When the crash finally arrives, Christy is overwhelmed and resolves to kill himself, and if there is an image in movies more devastating than the sight of him struggling to slash his wrists with a razor clenched between his toes, I haven't seen it. This crisis is the film's emotional center -- its point of no return. Unable to kill himself, Christy resolves to continue on, but in no way does he soften his fury. By this stage, Christy has had a critically celebrated show of the watercolors he paints with his toes. What's more, he's developed his own style of mordant, impudent wit. Behind it all, we sense his inner darkness. At its base, "My Left Foot" is a lesson in the function of rage. It shows us how Christy's struggles are translated into art and, in particular, into cleareyed, angry comedy.
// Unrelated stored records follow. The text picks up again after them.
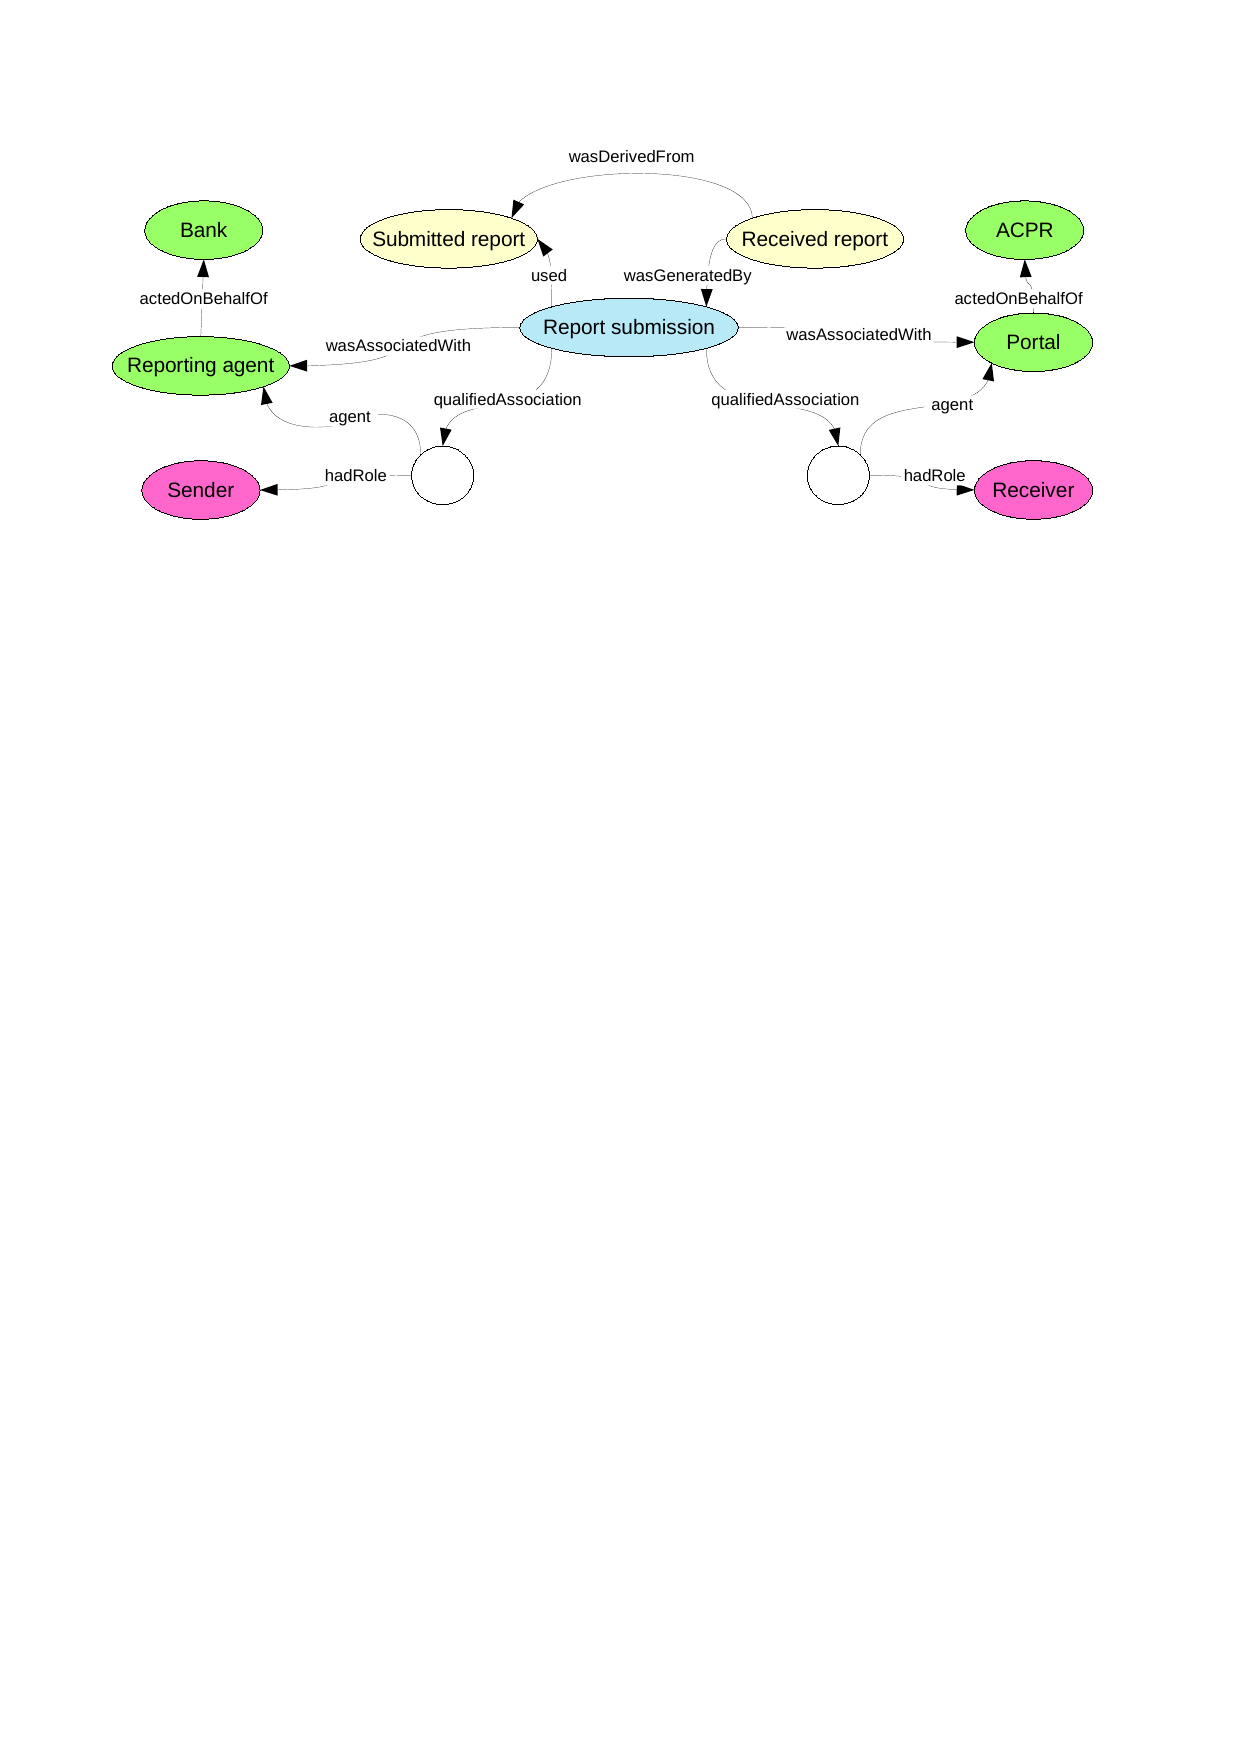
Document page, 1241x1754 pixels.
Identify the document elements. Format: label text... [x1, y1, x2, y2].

text_box Bank [144, 200, 263, 260]
text_box qualifiedAssociation [431, 389, 585, 409]
text_box Report submission [519, 298, 739, 357]
text_box Portal [974, 313, 1093, 372]
text_box actedOnBehalfOf [945, 289, 1093, 309]
text_box wasAssociatedWith [324, 336, 473, 356]
text_box wasGeneratedBy [620, 265, 756, 285]
text_box used [519, 265, 579, 285]
text_box agent [924, 395, 981, 415]
text_box Submitted report [360, 209, 538, 269]
text_box actedOnBehalfOf [130, 289, 278, 309]
text_box ACPR [965, 200, 1084, 260]
text_box Reporting agent [112, 336, 290, 396]
text_box Received report [726, 209, 904, 269]
text_box agent [322, 407, 379, 427]
text_box wasAssociatedWith [785, 324, 934, 344]
text_box Receiver [974, 460, 1093, 520]
text_box hadRole [900, 466, 969, 486]
text_box hadRole [322, 466, 390, 486]
text_box Sender [141, 460, 260, 520]
text_box qualifiedAssociation [708, 389, 863, 409]
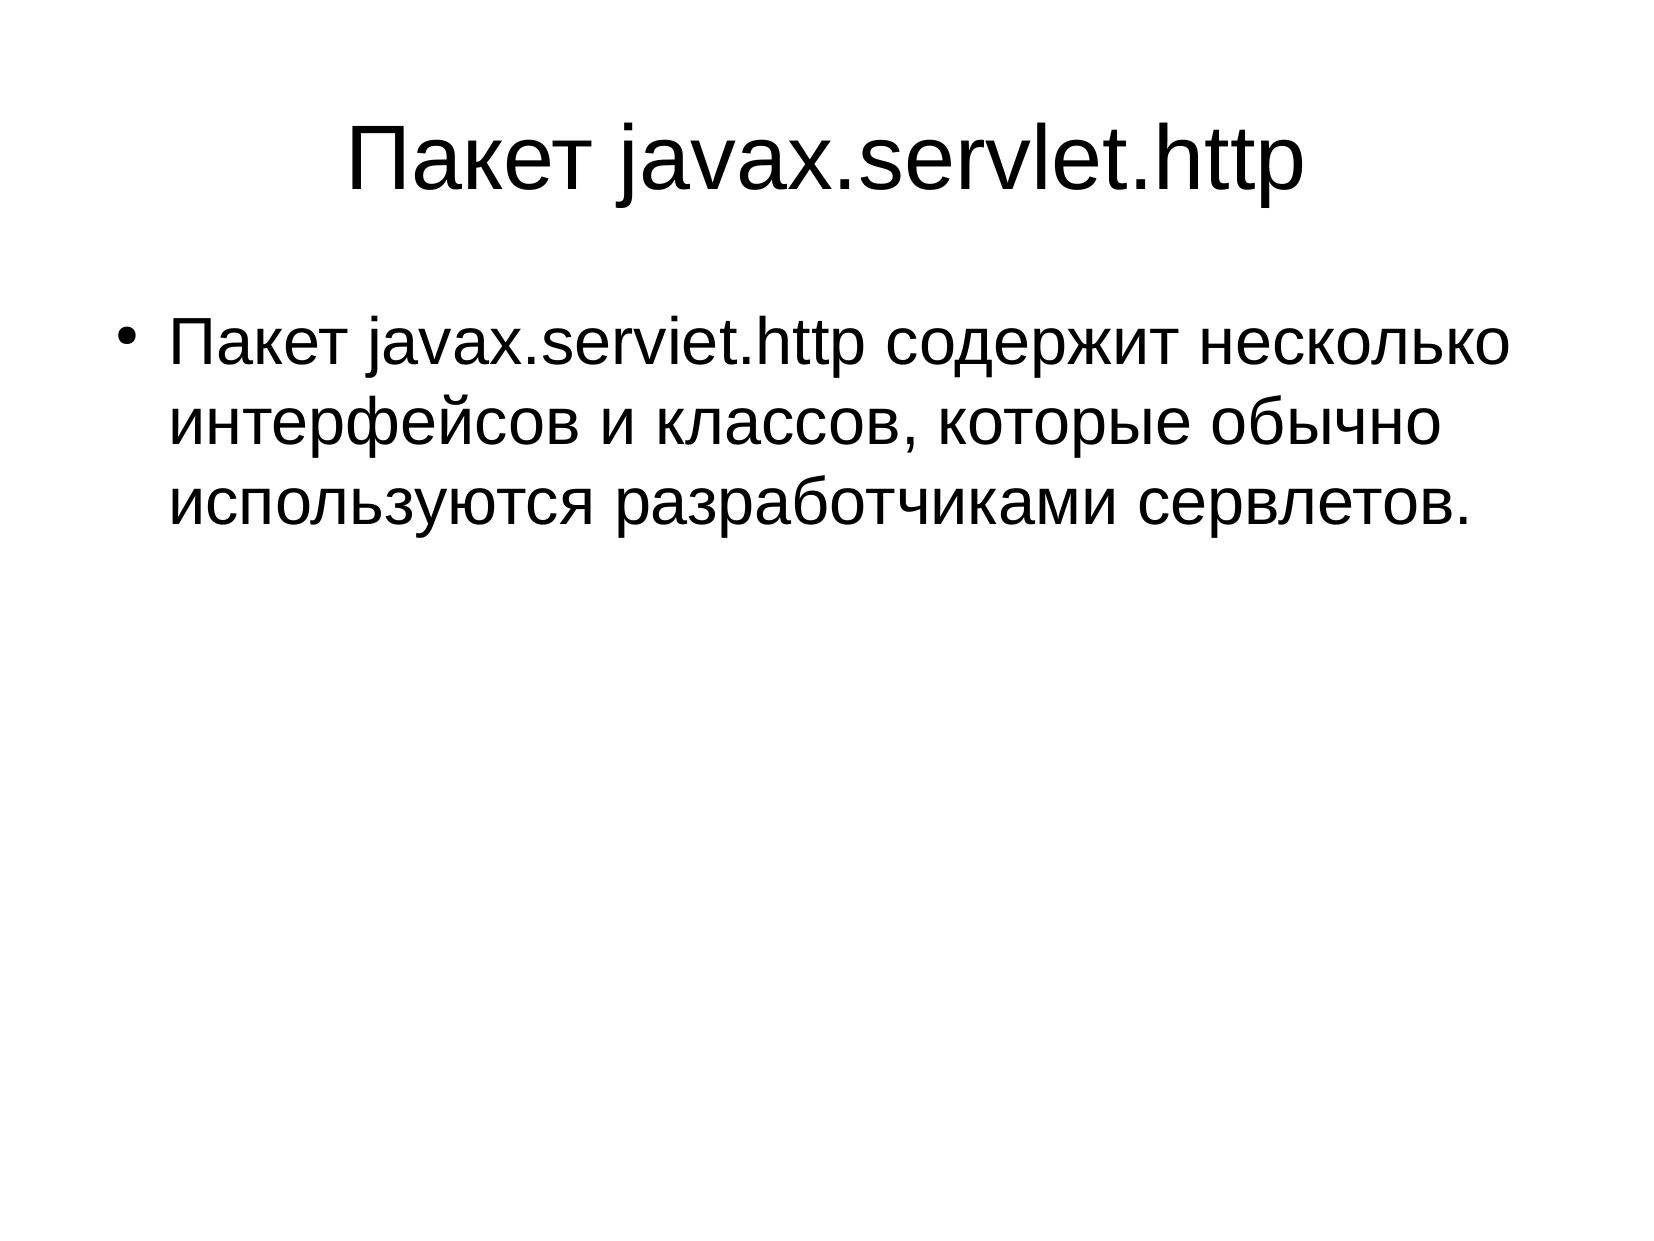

As magnificently fierce as Day-Lewis is, the film is far from a one-man show. The movie Sheridan has built around him has a pitch-perfect dryness and simplicity; there's never a misstep or false note in the way that the director and Jack Conroy, his cinematographer, re-create this cramped, poverty-stricken Irish-Catholic existence.
The performances, too, are burly and robust, especially Fricker's characterization of Christy's stubbornly protective mother. Also, Ray McAnally's performance as his father has a boisterous, pub-crawling energy. And as Sheila, the nurse who meets him during one of his rare public appearances (and eventually becomes his wife), Alison Whelan has a working-class hardheadedness that allows her to meet Christy's gaze straight on, without flinching or falling into pity.
"My Left Foot" is gloriously exultant and hilariously unexpected, but I admit that when I had a chance to see it earlier this summer in England, I studiously avoided it despite the uniformly favorable reviews. All my resistance, though, was overwhelmed virtually in an instant. Sheridan and his great young star have universalized their broken hero. When Christy and Sheila sit together -- she reading the autobiography on which this film is based, and he sipping whiskey out of a straw -- we see the man, not the disability. Flirting shamelessly, Christy eventually asks his companion out, and though she has other plans, his passion is too great for her to resist. Twisted in his wheelchair, with his lapels splattered with renegade saliva, he seems the most unlikely of lovers. But there's a powerful wickedness in those hooded eyes. However bent his body may be, the spirit behind is in full flower, potent, ready for anything.